Interview de Gérard Coupat dans L’Humanité : "C’est grâce à des syndicalistes que j’ai pu rencontrer des techniciens qui m’ont expliqué combien il est farfelu d’imaginer que Julien et Yldune puissent arriver à arrimer des fers à béton sur une caténaire. C’est une manipulation qui ne peut être faite que par des gens très bien entraînés et en aucun cas à deux personnes. Sans parler des problèmes d’électricité résiduelle dans des câbles où circule du 25 000 volts. D’où l’hypothèse que la police n’a jamais retenue - parce qu’elle contrecarre ses plans : celle, connue depuis le début, des écologistes allemands qui utilisent cette technique depuis vingt ans. (Une revendication venant d’Allemagne existe en effet, Nda) Autre hypothèse : tout cela n’est qu’une barbouzerie de plus. Cela ne me surprendrait guère car je ne vois pas d’où peuvent sortir les gilets pare-balles qui ont été retrouvés à la ferme de Tarnac. Une ferme qui, soit dit en passant, doit être la seule de Corrèze où il n’y a jamais eu d’armes à feu ! Heureusement que la personne à qui on a voulu faire signer les scellés a refusé de le faire..."

4) Dans tout bon polar, tout lecteur cherche le mobile. Quel est donc le mobile de cette utilisation de méthodes déjà utilisées contre le mouvement ouvrier renaissant dans les années 1880 à 1905, contre socialistes et communistes puis contre les mouvements contestataires des années 68 ?

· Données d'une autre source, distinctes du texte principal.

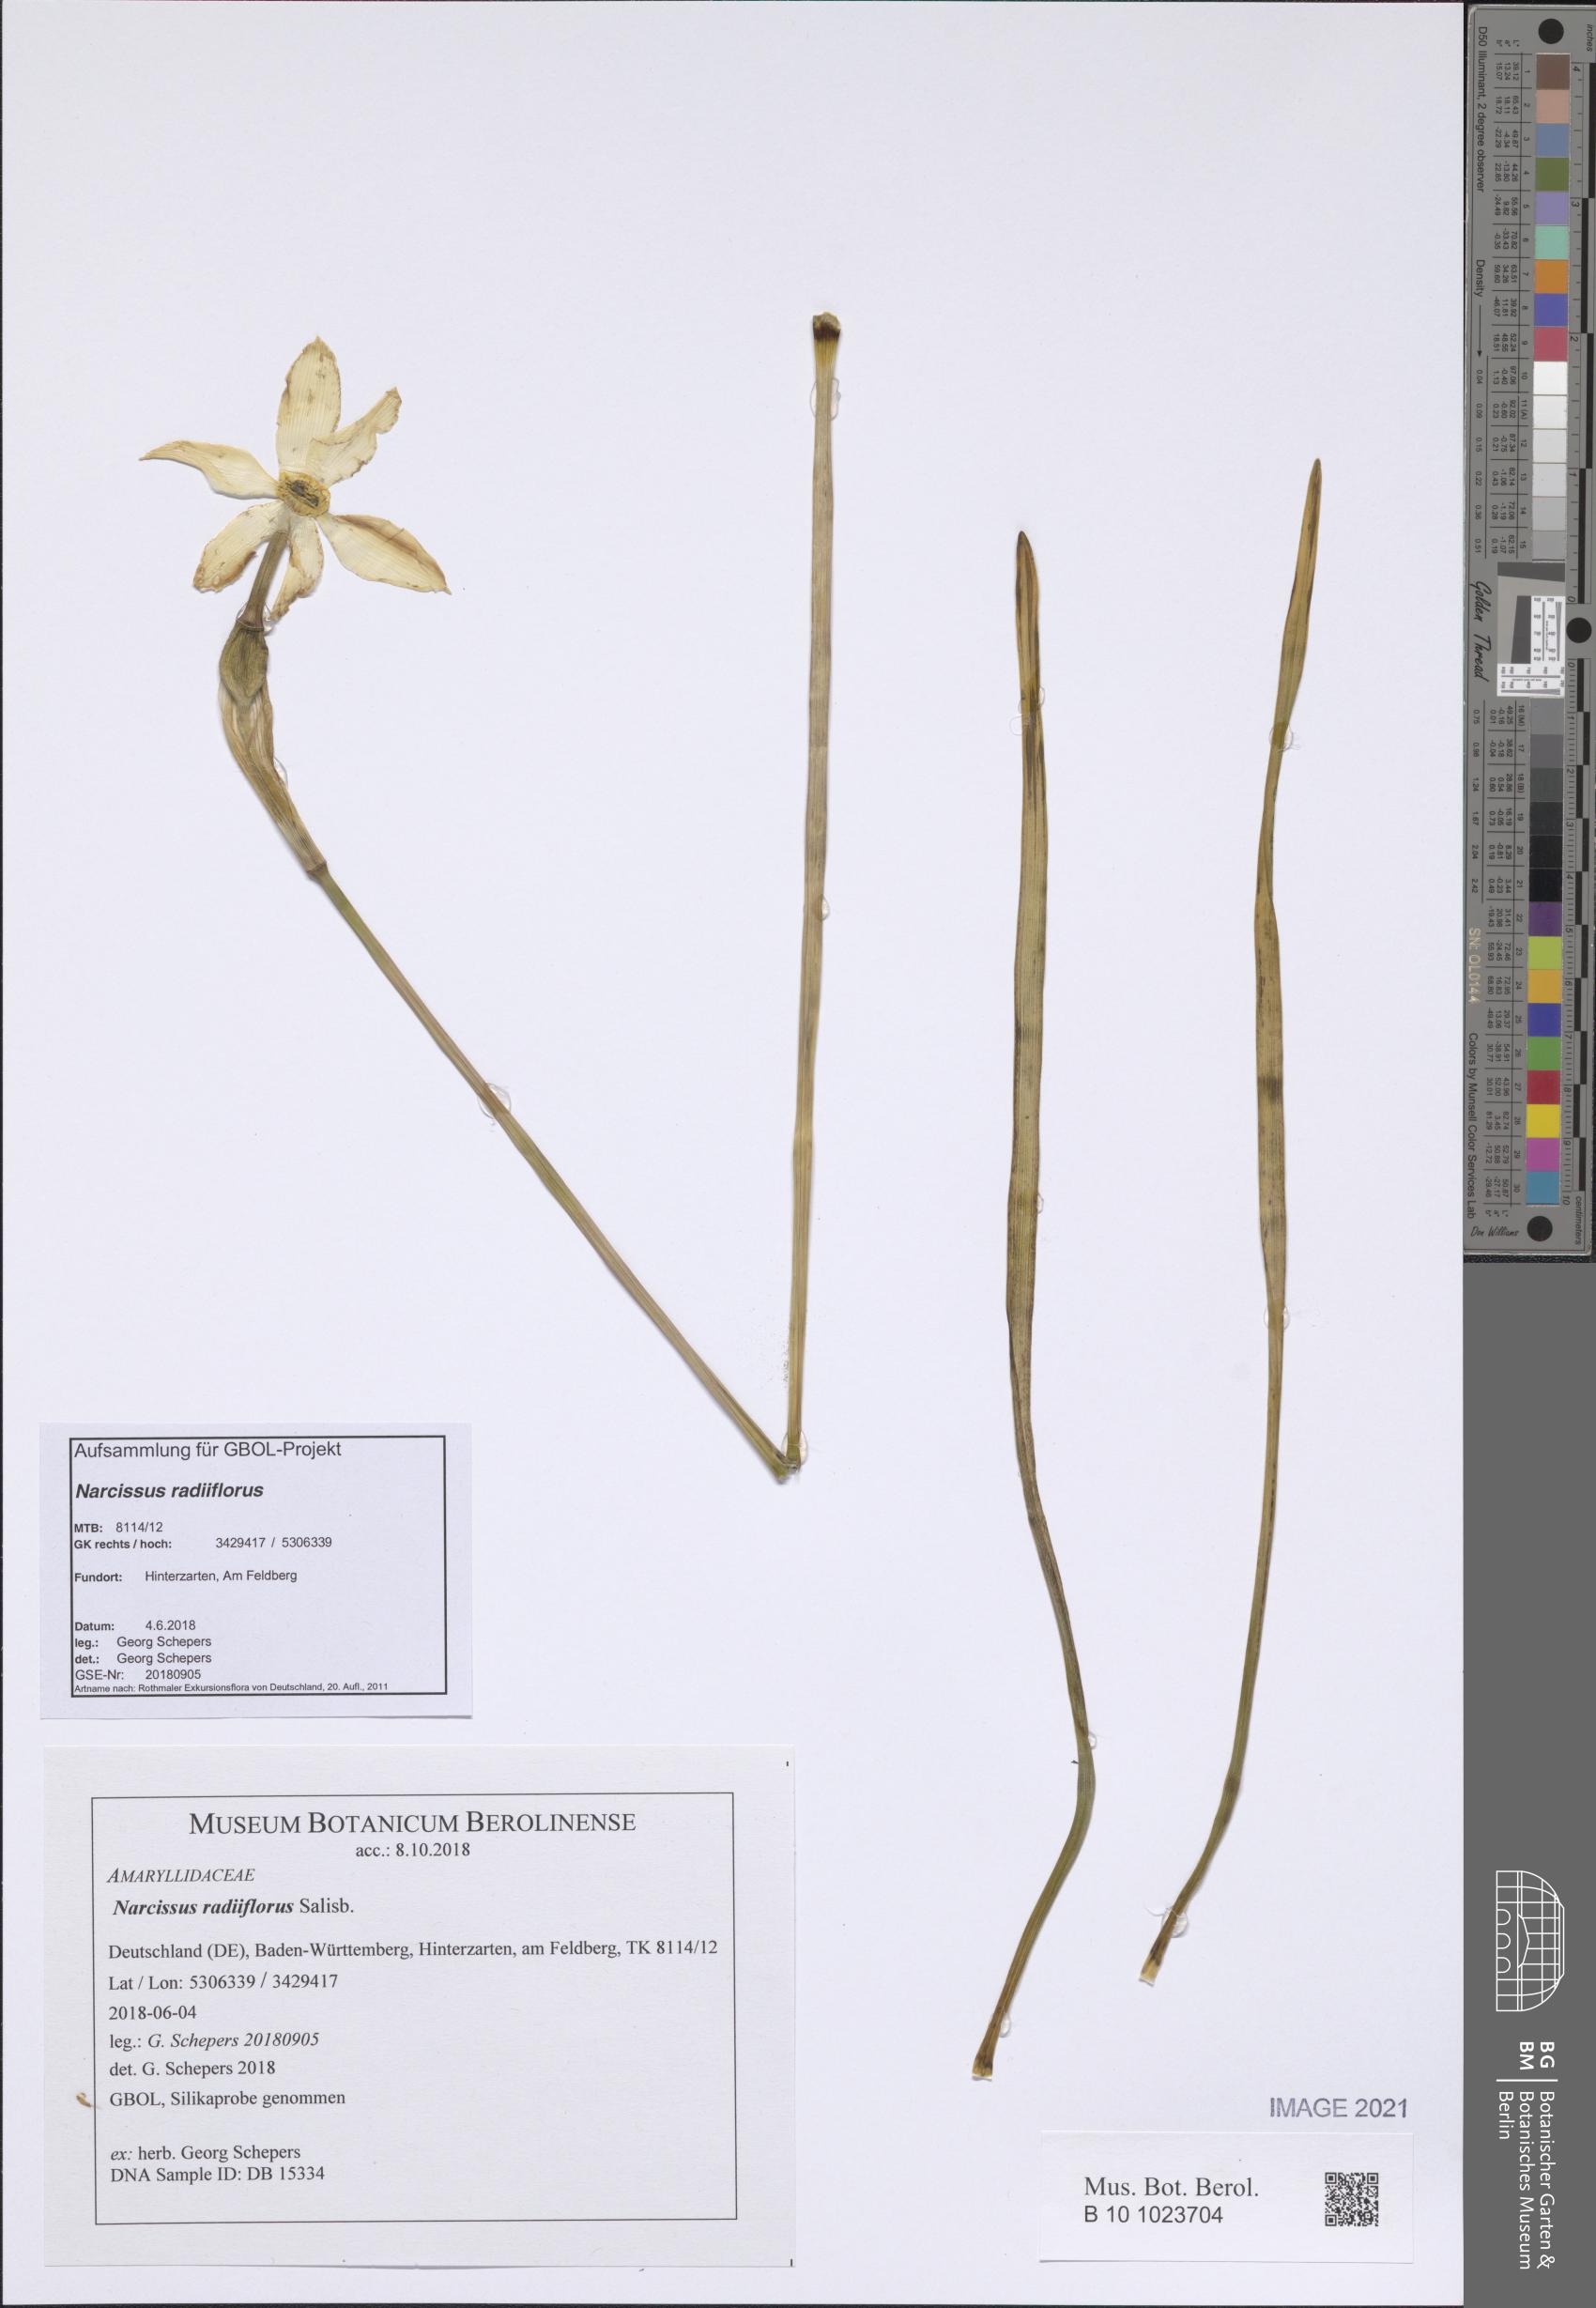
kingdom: Plantae
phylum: Tracheophyta
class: Liliopsida
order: Asparagales
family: Amaryllidaceae
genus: Narcissus
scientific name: Narcissus poeticus
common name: Pheasant's-eye daffodil
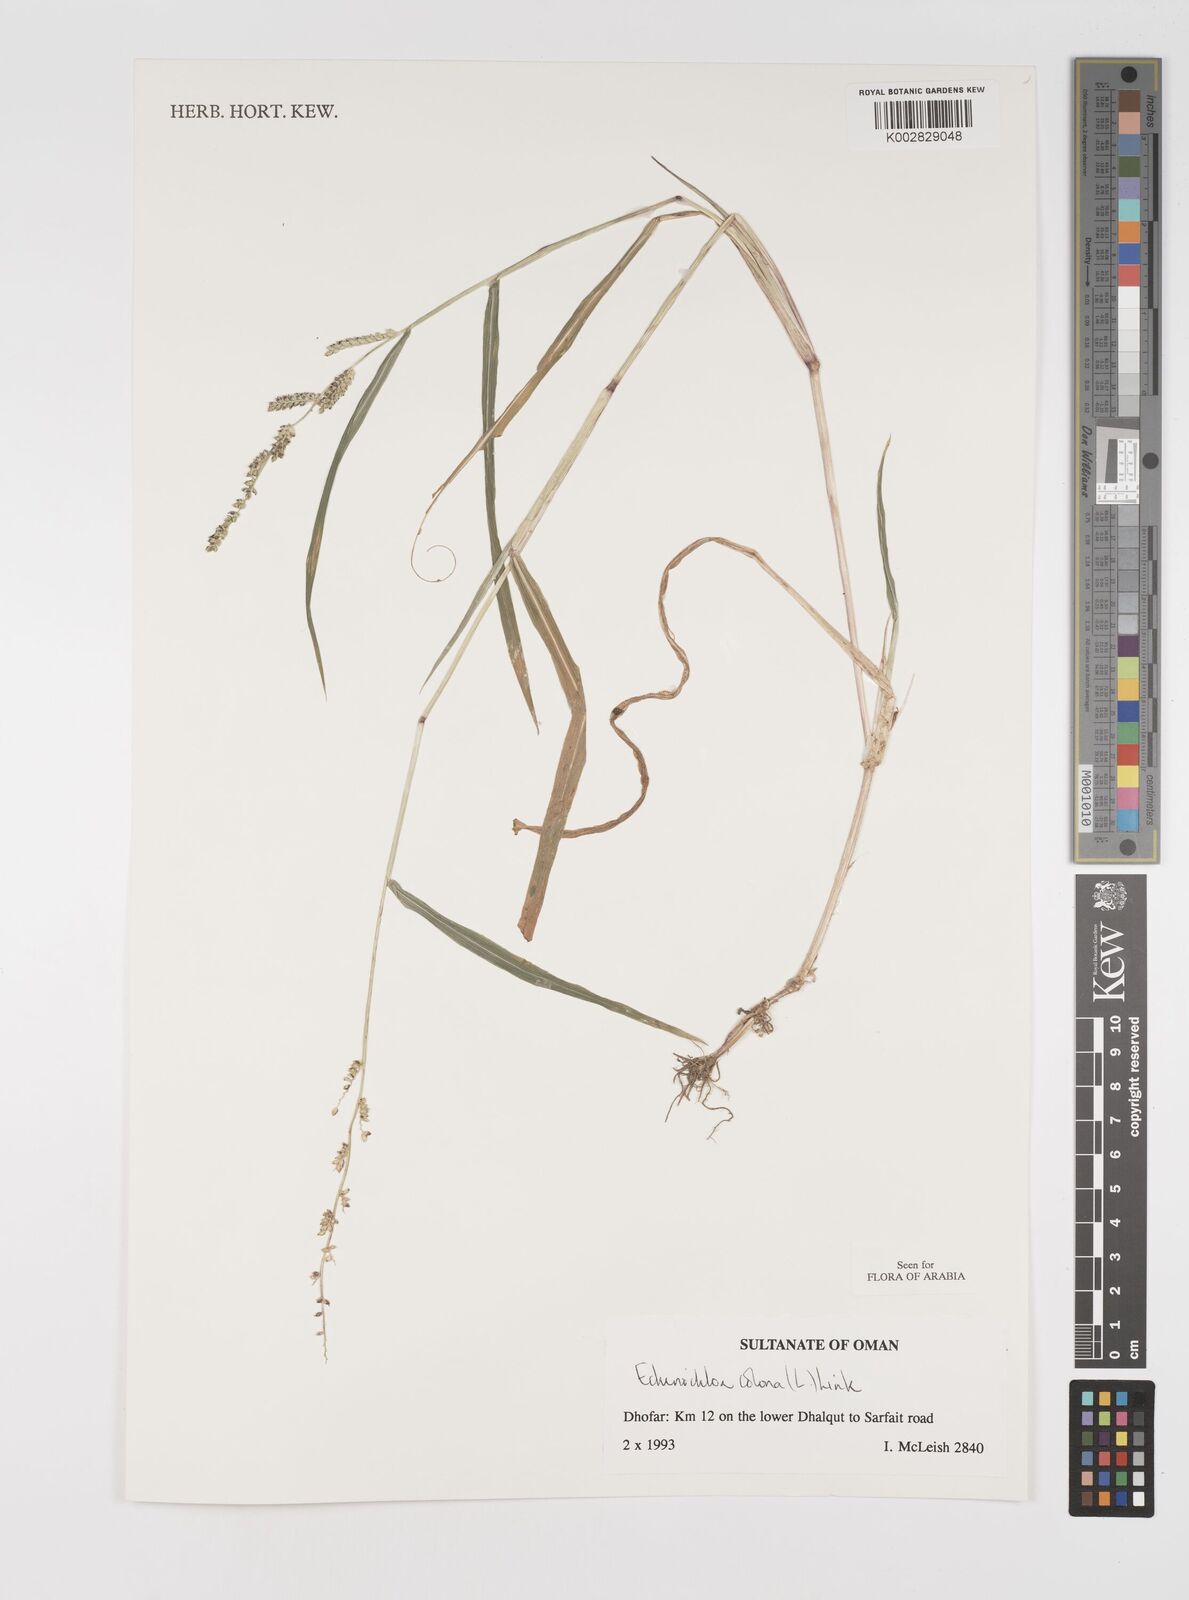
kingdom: Plantae
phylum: Tracheophyta
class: Liliopsida
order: Poales
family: Poaceae
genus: Echinochloa
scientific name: Echinochloa colonum
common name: Jungle rice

Voici la réponse justifiée du père de Julien Coupat : "Depuis le 11 septembre 2001, on a affaire au marketing de la peur. C’est un mode de gestion politique. Et si, autour de la jeunesse de banlieue, a été dressé une sorte de « cordon sanitaire », là, à travers les jeunes de Tarnac, le pouvoir vise essentiellement les jeunes politisés issus de la classe moyenne, celle qui est en train de s’en prendre plein la gueule en ce moment. La classe politique sait qu’en janvier et en février, ça va péter. Parce qu’on ne peut pas accepter 150 000 chômeurs en plus et, dans le même temps, des milliards pour sauver les banques, ni des suppressions de postes dans l’éducation nationale alors que cela fait deux générations que l’école est en panne. Il va donc y avoir des manifestations dans lesquelles on trouve cette jeunesse issue des classes moyennes, qui commence à remuer parce que, ayant fait quelques études, elle sait qu’on est en train de l’envoyer dans le mur, qu’on est en train de mettre en place une société inacceptable pour elle. Comme le pouvoir ne veut surtout pas que cette jeunesse puisse être l’élément déclencheur d’une révolte, il la met en taule."

J’ajouterais un élément. Vous vous rappelez probablement de la déclaration de l’inénarrable D. Rockefeller en 1991, à l’ouverture du Groupe de Bilderberg, parlant d’« un plan pour le monde » : « la souveraineté supranationale d’une élite intellectuelle et de banquiers internationaux est certainement préférable à l’autodétermination pratiquée dans les siècles passés. »

Cette souveraineté supranationale d’une élite intellectuelle et de banquiers internationaux a besoin aujourd’hui du renfort de méthodes policières pour se perpétuer.

5) La souveraineté de l’élite aux Etats Unis

L’information suivante vous a peut-être échappé :

Le plan de soutien financier de l’Etat à l’industrie automobile prévoit un prêt de quelques milliards de dollars, à condition que les salariés acceptent qu’on diminue de moitié leur salaire et qu’on leur supprime un certain nombre de prestations sociales.

Il est vrai que ces salariés posent un problème au patronat américain : ils représentent depuis longtemps un bastion syndical dans ce pays où beaucoup d’entreprises sont des zones de non-droit.

6) Criminalisation des collectifs de défense des services publics

Durant ces fêtes de fin d’année, des défenseurs du service public SNCF dans le Lot, ont été arrêtés, menottés, placés en gardes à vue, cité à comparaître devant le tribunal correctionnel. Après une nouvelle convocation à la gendarmerie, des élus ont été placés en garde à vue, puis déférés au parquet où le procureur de la république leur a annoncé leur convocation au tribunal correctionnel de Cahors le 6 février prochain à 8 h 30.

Ne sous-estimons pas la gravité de cette criminalisation du mouvement social et des élus qui y participent.